The Cyclorama painting itself is augmented by a three-dimensional diorama in front of the painting and a narration of the events of the battle and the history of the painting. A popular story concerning the diorama involves actor Clark Gable. During the celebrations surrounding the opening of the film Gone with the Wind, the film's actors visited the Atlanta Cyclorama. Gable allegedly claimed that the only way the painting could be any more magnificent was if he were in it, prompting the management to add Gable's features to one of the sculptures in the diorama, that of a dying soldier.

==Relocation==
In July 2014, Atlanta city officials announced plans to relocate the Cyclorama to the Atlanta History Center in Buckhead.
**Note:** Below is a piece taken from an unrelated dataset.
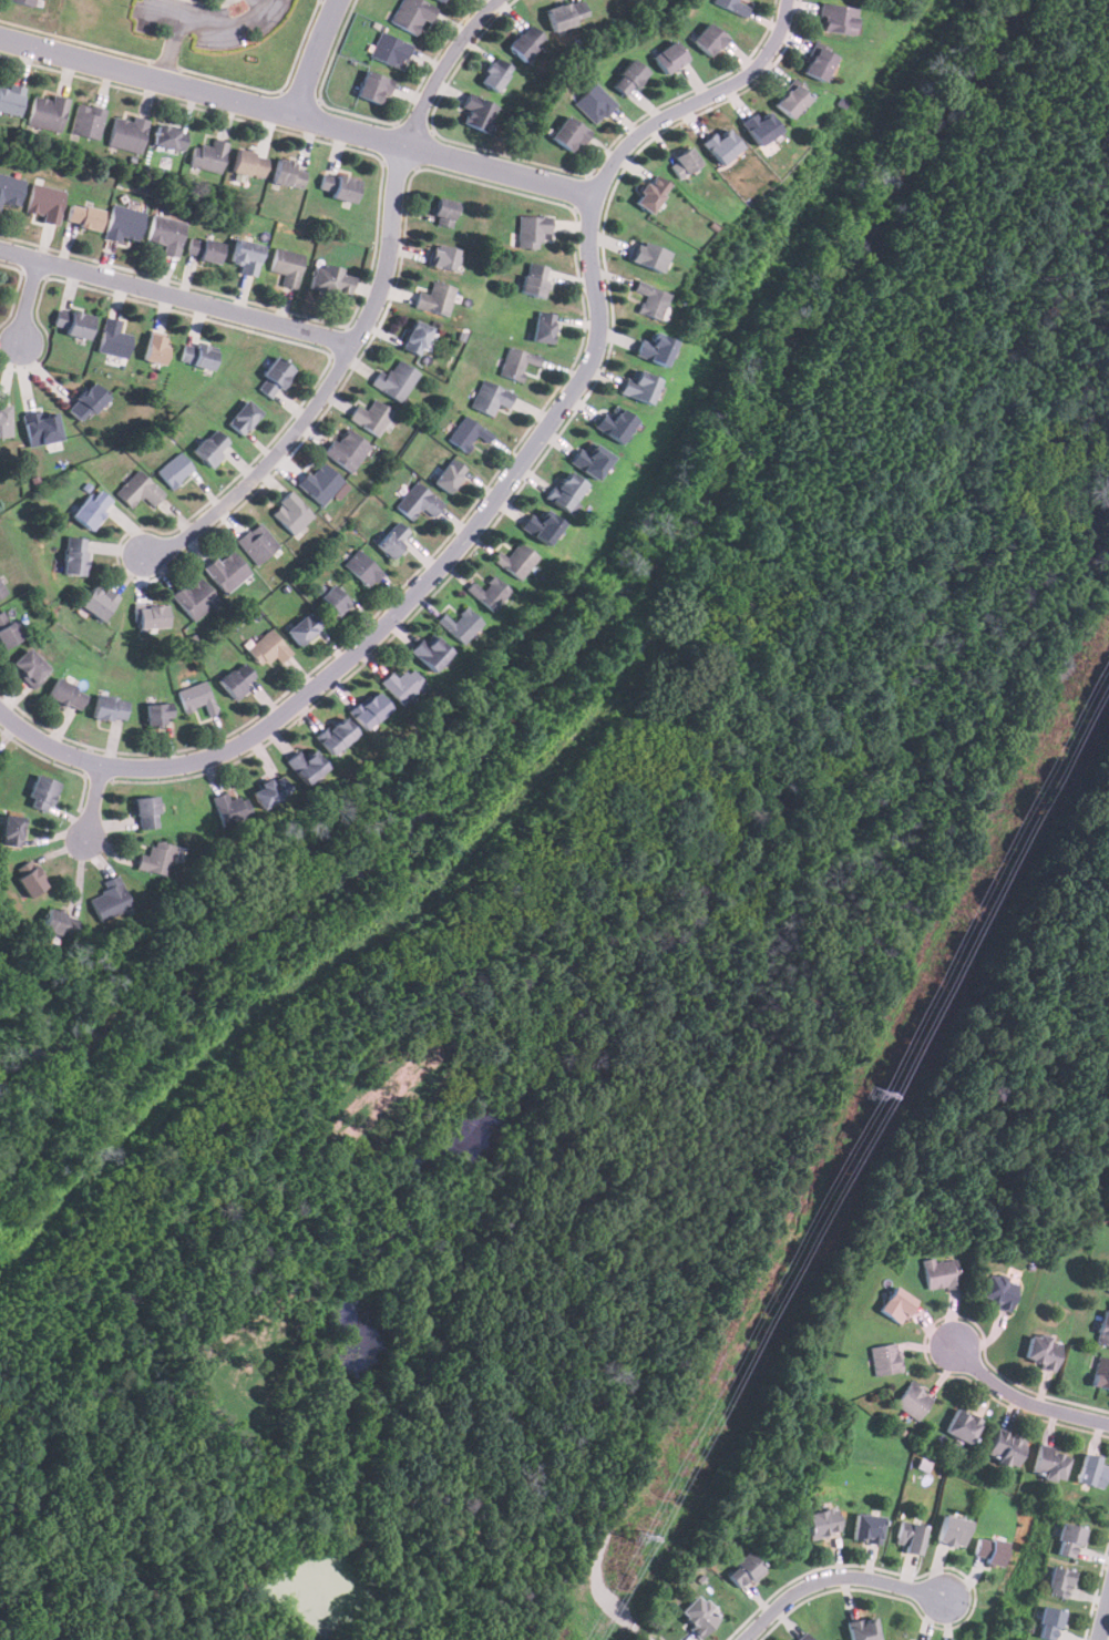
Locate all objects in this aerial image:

The possibility of a move started soon after the 2008 restoration of the only other panoramic painting in the United States, the Gettysburg Cyclorama. In 2011, a panel of city leaders and historians was appointed to investigate options for restoring and possibly relocating the painting, which was estimated to cost at least $8 million to restore. Three options were considered: relocate to the Centennial Olympic Park area, near the Georgia Aquarium and other new tourist attractions; relocate to the Atlanta History Center; or, remain in the current location. The Atlanta History Center was selected after a local couple offered $10 million towards the project, with the History Center noting in its announcement that it had already raised $32.2 million for the move. Including the $10 million endowment, ultimately a total of $35.78 million was raised.
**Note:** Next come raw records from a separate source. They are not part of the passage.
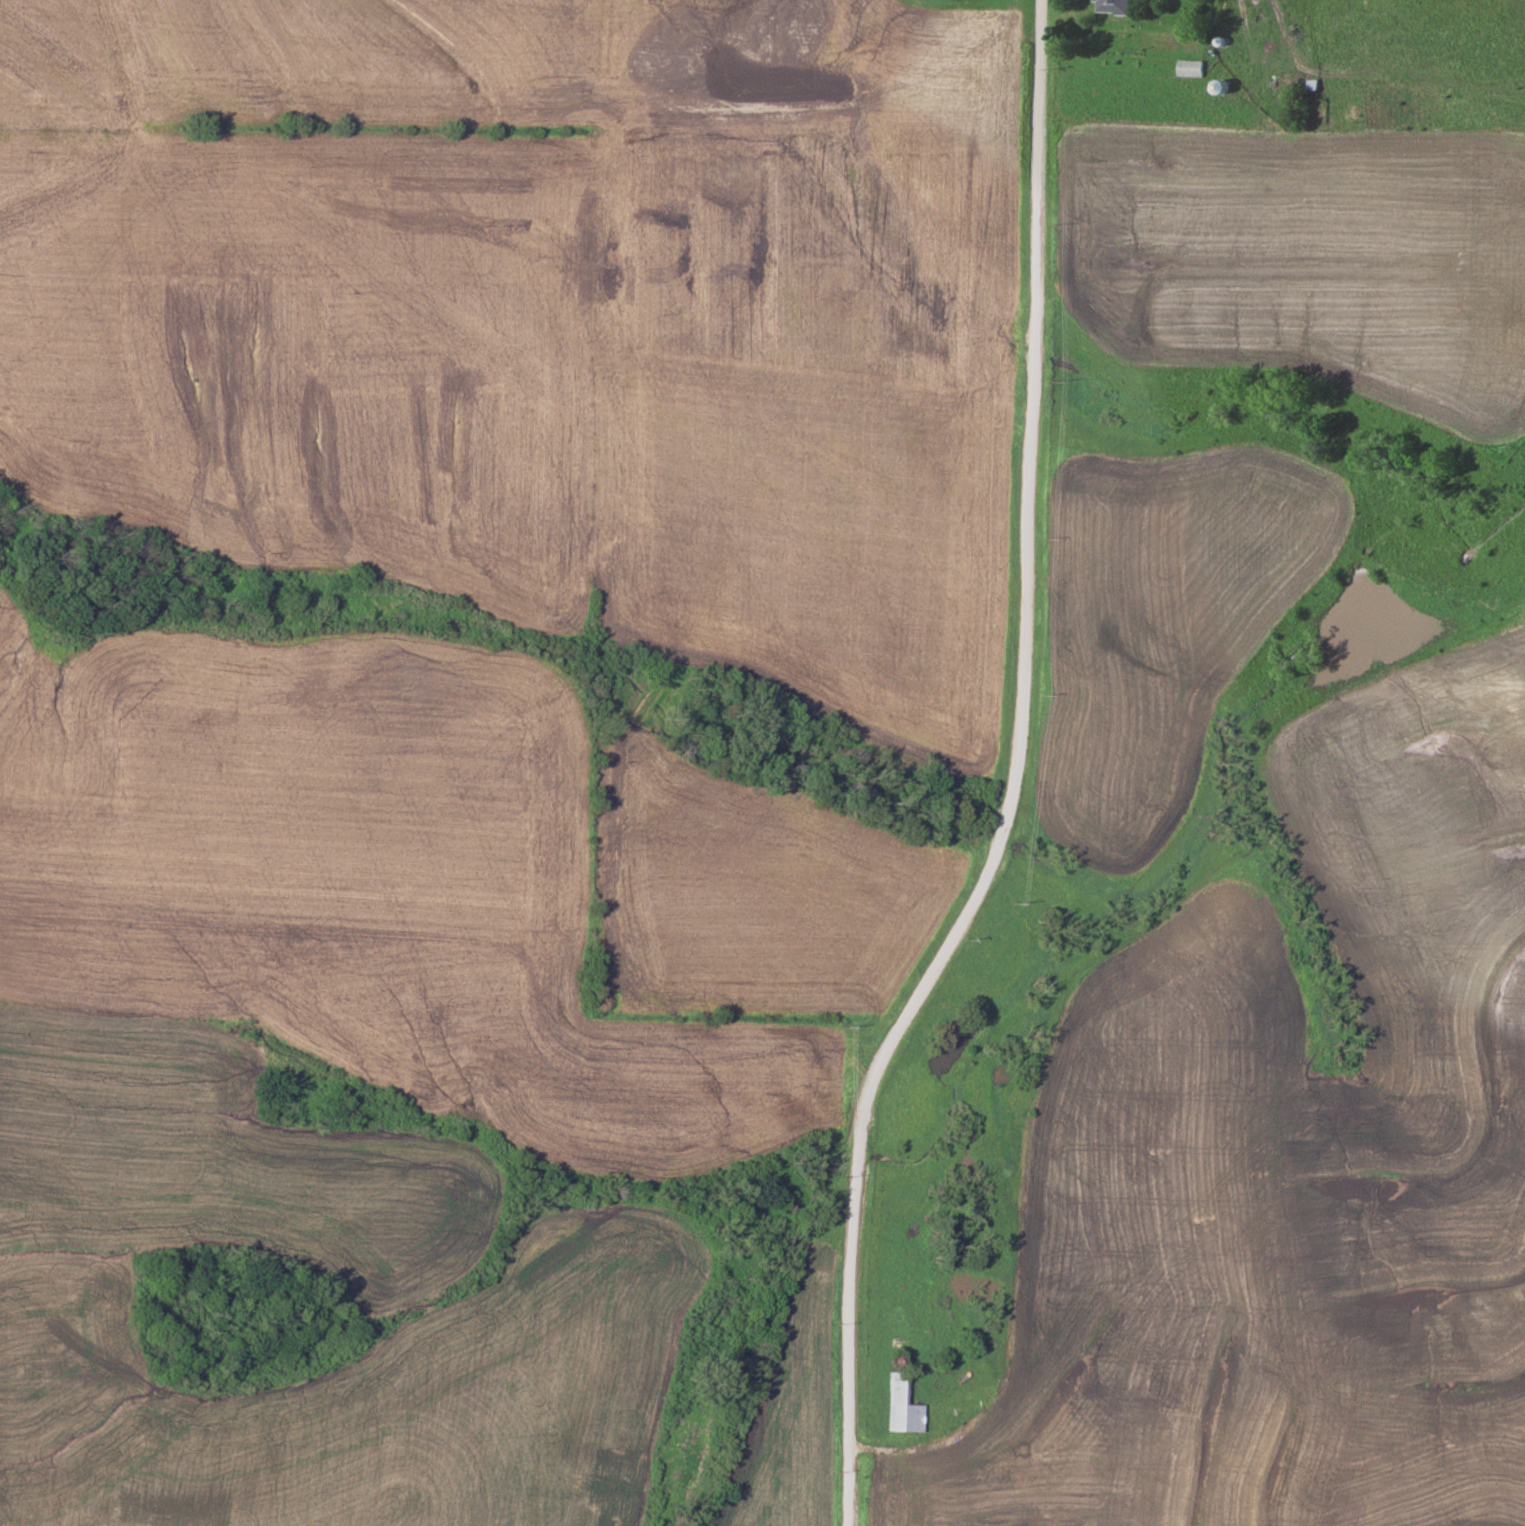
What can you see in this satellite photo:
building: (1111, 7)
building: (1188, 68)
road: (1017, 781)
crop: (1288, 1172)
building: (900, 1406)

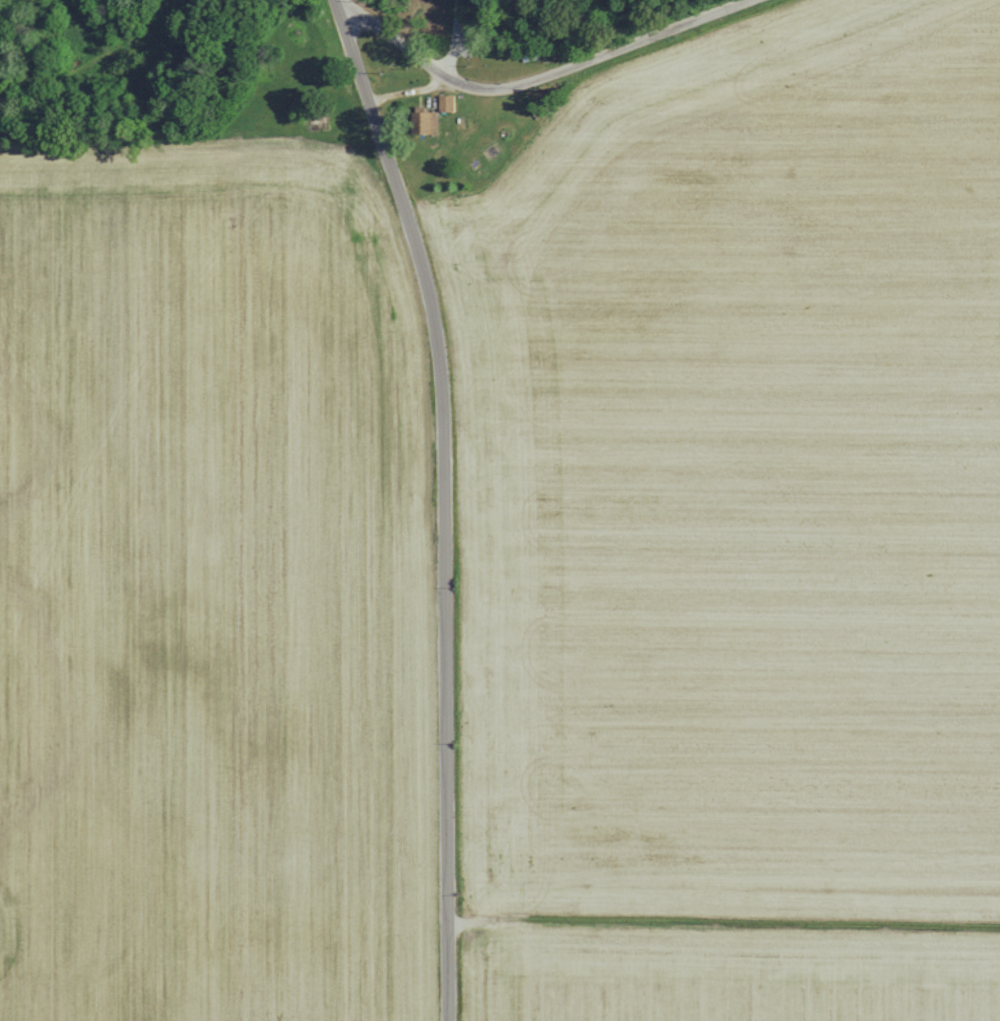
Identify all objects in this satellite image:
road: (457, 38)
road: (541, 81)
road: (417, 97)
building: (446, 102)
building: (425, 121)
road: (445, 501)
The Cyclorama's final day open to the public was June 30, 2015, after which it closed in preparation for the move. The History Center began construction in fall 2015 on a new 23000 sqft building to house the painting, the diorama and the Texas locomotive. During the construction, restoration work was done on the painting, including the addition of areas of the painting that were removed prior to its installation in the current Grant Park facility. After the History Center building was completed, the painting and diorama were to be moved to the new facility where restoration continued, at times in view of History Center visitors. The building in Grant Park was given to Zoo Atlanta, which planned to use it as office and event space, including a new private viewing area for a proposed expansion of the zoo's African elephant habitat.

The restored Cyclorama reopened in February 2019.